Os apoiadores de Marcos Combate também pediram que a Câmara investigasse uma suposta extorsão denunciada pelo vereador
Texto e foto Marcelo Gladson/O OBSERVADOR
PORTO VELHO, RO - A sessão ordinária realizada nesta segunda-feira, dia 19, na Câmara Municipal de Porto Velho, terminou cercada de tensão, discursos inflamados e muita polêmica nos corredores da Casa de Leis. Um grupo de moradores que acompanhava a sessão saiu em defesa do vereador Marcos Combate e protagonizou momentos de forte debate político durante reuniões realizadas após o encerramento dos trabalhos legislativos.
Os moradores tentaram participar da reunião entre vereadores e representantes da imprensa, que discutia os pedidos de cassação protocolados contra Marcos Combate. No entanto, o grupo foi orientado a deixar o local, já que, apesar do assunto ser o mesmo, os posicionamentos eram opostos.
O presidente da Câmara, Gedeão Negreiros, decidiu ouvir os moradores somente após o término da conversa com os jornalistas e entidades representativas da comunicação.
A situação ganhou novos contornos de polêmica quando chegou a vez da reunião com o grupo de apoiadores do vereador. Alguns moradores solicitaram que a imprensa deixasse o ambiente durante o encontro, alegando desconforto diante da presença dos profissionais de comunicação.

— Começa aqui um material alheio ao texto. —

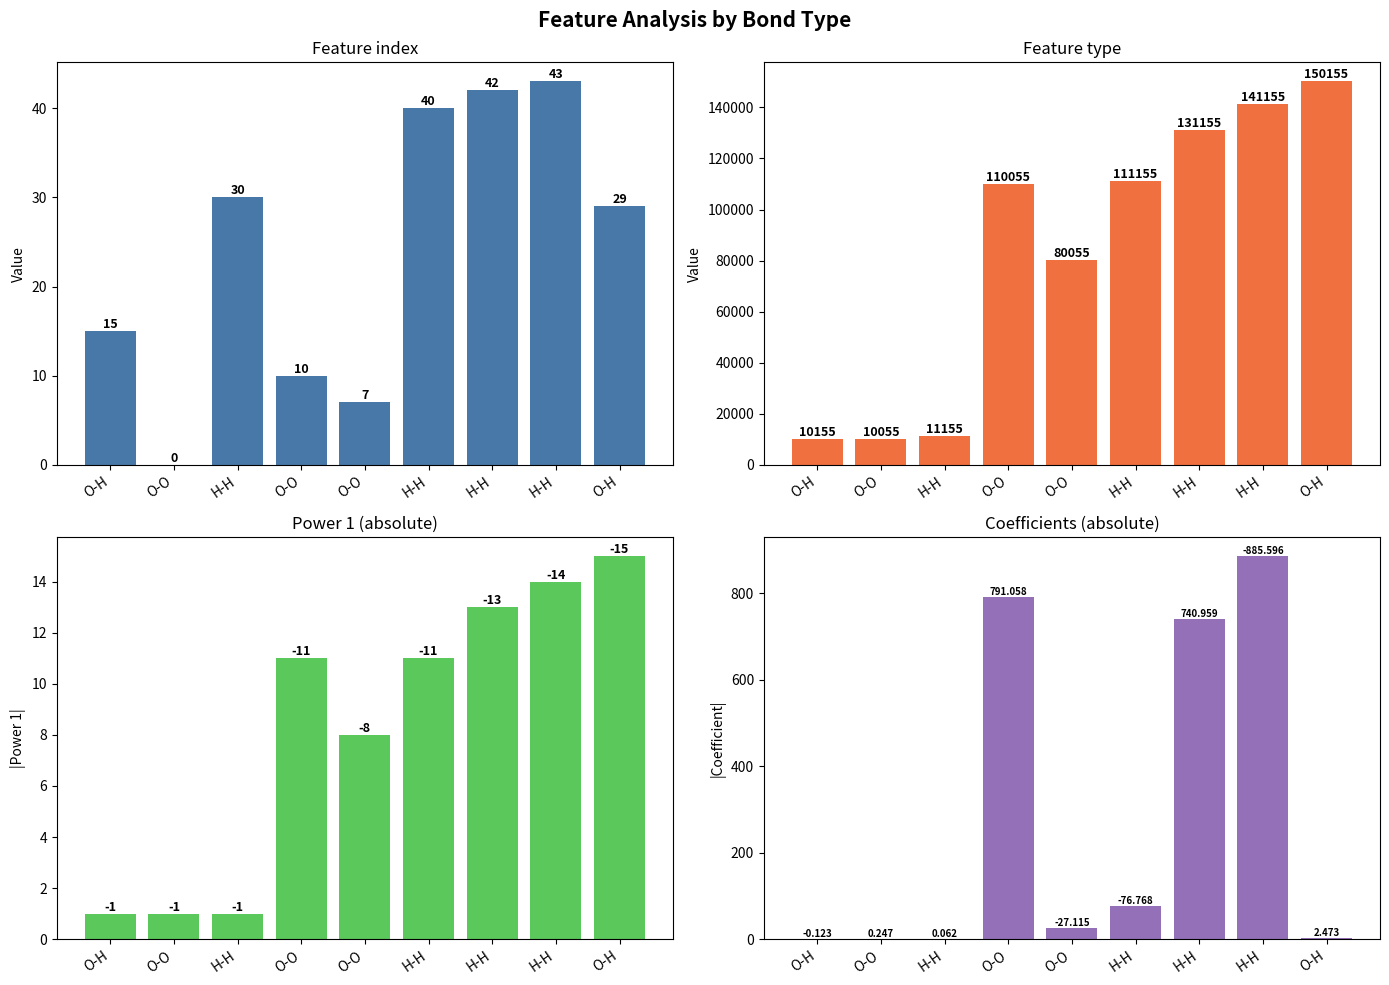

Rank the categories by Feature type value from lowest to highest.

O-O, O-H, H-H, O-O, O-O, H-H, H-H, H-H, O-H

O pedido, porém, foi rejeitado pelo presidente Gedeão Negreiros e pelos vereadores Everaldo Fogaça, Dr. Santana e Adriano Gomes, que defenderam a transparência das discussões dentro da Câmara Municipal.
Segundo integrantes do grupo, havia um sentimento de que representantes da imprensa teriam ido até a Casa para pedir a cassação do vereador Marcos Combate. Durante a reunião, os vereadores esclareceram que não houve qualquer solicitação direta por parte da imprensa para afastamento imediato do parlamentar.
“A imprensa não veio aqui fazer nenhum tipo de pedido de impeachment, mas pediu simplesmente para que a Casa faça a análise dos pedidos que foram protocolados”, foi explicado durante o encontro.
Em determinado momento da reunião, a pedido de Gedeão Negreiros, o vereador Everaldo Fogaça assumiu a presidência da conversa com os moradores, conduzindo o debate em meio ao clima de tensão e manifestações acaloradas.
Os apoiadores de Marcos Combate também pediram que a Câmara investigasse uma suposta extorsão denunciada pelo vereador. Segundo relatos apresentados pelo grupo, o parlamentar teria sido vítima de pressão financeira para evitar ataques nas redes sociais.
Durante a reunião, Everaldo Fogaça esclareceu que, até o momento, não existe oficialmente na Câmara nenhum pedido de investigação relacionado à suposta extorsão, mas apenas requerimentos de cassação contra o vereador.
Mesmo diante do clima dividido, o grupo pediu imparcialidade dos parlamentares e defendeu que todas as denúncias sejam apuradas com equilíbrio, ouvindo todos os lados envolvidos antes de qualquer decisão da Casa de Leis.
O episódio expôs ainda mais a crise instalada nos bastidores da Câmara de Porto Velho, onde o embate entre apoiadores do vereador, imprensa e entidades da comunicação passou a ocupar o centro do debate político municipal.